Many entries suggest the challenges faced by this young physician as he began his career. References to criminal activities include an entry dated 2 January 1844 in which Mabry recorded that he and a friend “went to G. Horry’s but not finding him at home we could not go into the business of examining the Negros charged with stealing my clothes.” Several months later, 16 July 1844, while spending the night at a friend’s home, a bottle of medicine was found outside on the ground that was identical to the medicine Mabry prescribed. “I went to bed with great apprehension that my office had been robbed,” he lamented.
By 1848 Mabry had wed Mary B. Farr (1827-1914) of Union County and they lived at “Mulligan’s Old Fields,” a property owned by his father-in-law, Titus Greene Farr. This was a less than ideal arrangement, Mabry confided to his diary on 21 September 1848—“I have lived here this year as I did in 1846 in indescribable suffering both mentally and physically and all on account of the miserable perversency and damned rascality of this old man.”
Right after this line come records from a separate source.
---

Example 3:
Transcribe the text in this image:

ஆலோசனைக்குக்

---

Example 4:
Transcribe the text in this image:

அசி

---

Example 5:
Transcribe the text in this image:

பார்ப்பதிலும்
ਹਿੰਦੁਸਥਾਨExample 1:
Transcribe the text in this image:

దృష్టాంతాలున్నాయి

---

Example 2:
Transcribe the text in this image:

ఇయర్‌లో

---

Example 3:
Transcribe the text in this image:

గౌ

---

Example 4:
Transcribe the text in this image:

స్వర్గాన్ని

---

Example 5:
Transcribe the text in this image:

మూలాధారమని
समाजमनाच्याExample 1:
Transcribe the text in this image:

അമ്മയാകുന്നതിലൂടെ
Several months later his situation improved, as noted in an entry dated 3 March 1849, when Mabry reported that he had been invited to reside and practice medicine for the year on the plantation of his friend Col. J.C. Martin. Mabry also recorded Martin’s lengthy advice regarding friendship, hospitality, marriage, the importance of children, and the practice of medicine. In later entries, the diarist discusses his great happiness in leaving Union for Abbeville, which he refers to as “my native district.”
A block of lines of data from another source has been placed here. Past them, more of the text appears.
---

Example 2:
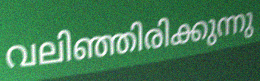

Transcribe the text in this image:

വലിഞ്ഞിരിക്കുന്നു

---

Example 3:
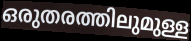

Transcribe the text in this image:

ഒരുതരത്തിലുമുള്ള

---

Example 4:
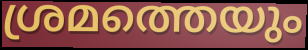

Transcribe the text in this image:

ശ്രമത്തെയും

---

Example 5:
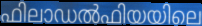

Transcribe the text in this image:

ഫിലാഡൽഫിയയിലെ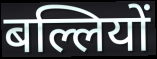
बल्लियोंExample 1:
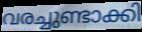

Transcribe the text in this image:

വരച്ചുണ്ടാക്കി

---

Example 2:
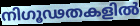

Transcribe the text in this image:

നിഗൂഢതകളിൽ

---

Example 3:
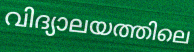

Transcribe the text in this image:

വിദ്യാലയത്തിലെ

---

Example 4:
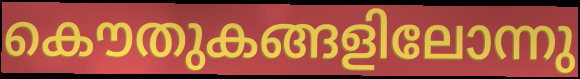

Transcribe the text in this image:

കൌതുകങ്ങളിലോന്നു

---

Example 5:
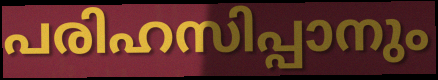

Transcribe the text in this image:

പരിഹസിപ്പാനുംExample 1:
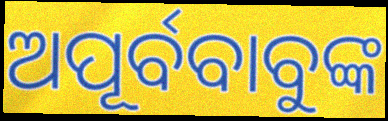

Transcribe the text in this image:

ଅପୂର୍ବବାବୁଙ୍କ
The diary frequently comments on Mabry’s grief over the death of two of his brothers, particularly that of Stephen Tompkins Mabry (1819-1843). Entries added after ca. September 1844 discuss his brother’s passing and continue for several years after on the anniversary of his death. Mabry first wrote of his brother’s death in one of his 1842 school notebooks, which includes the poem “Death of my Brother,” along with a discussion of his brother’s medical care during the final weeks of his life.
Persons mentioned from the Union area include Capt. J. Moffett, William Richardson, James Stackburn, Allen Shields, Frank Tompkins, James Blackbrown, and others, including Mabry’s cousin, the Rev. George Washington Brooks (b. 1812), a Baptist minister and one of the founders of Furman University. The diary includes undated entries listing Mabry’s books, medical equipment, and medicines in stock.
Five pocket diaries, 1855-1898, constitute an additional record of activities through brief entries. The first, 1 January - 23 December 1855, 1856, 1857, continues Mabry’s record of patients treated. Entries that begin on 20 April 1857 describe a trip from Abbeville Court House through the mountains of northern Georgia. They depict the scenery, list miles traveled, and record expenses of accommodations while passing through Franklin and Habersham counties, crossing the Chattahoochee River, and journeying through the mountains to “Gilmour” [Gilmer] County in northern Georgia.
Two later pocket volumes, 1 January - 31 December 1868 and 1 January - 24 September 1869, continue the record of Mabry’s activities in Abbeville and discuss life during Reconstruction, including weather conditions and house calls. Two other pocket diaries consist of a volume, 1883-1884, 1891, 1897-1898, including medical notes and entries recorded over several weeks, 18 August - 14 September 1897, written in nineteenth-century shorthand, and an 1887 address book.
The collection includes four photographs—a sixth-plate ambrotype of Dr. Matthias Washington Mabry; a ninth-plate daguerreotype of Mary B. Farr Mabry; a ninth-plate daguerreotype in a union case by Littlefield, Parsons, and Co. of Amanda Katherine Farr Mabry; and a sixth-plate ambrotype of Amanda Katherine Mabry holding a baby.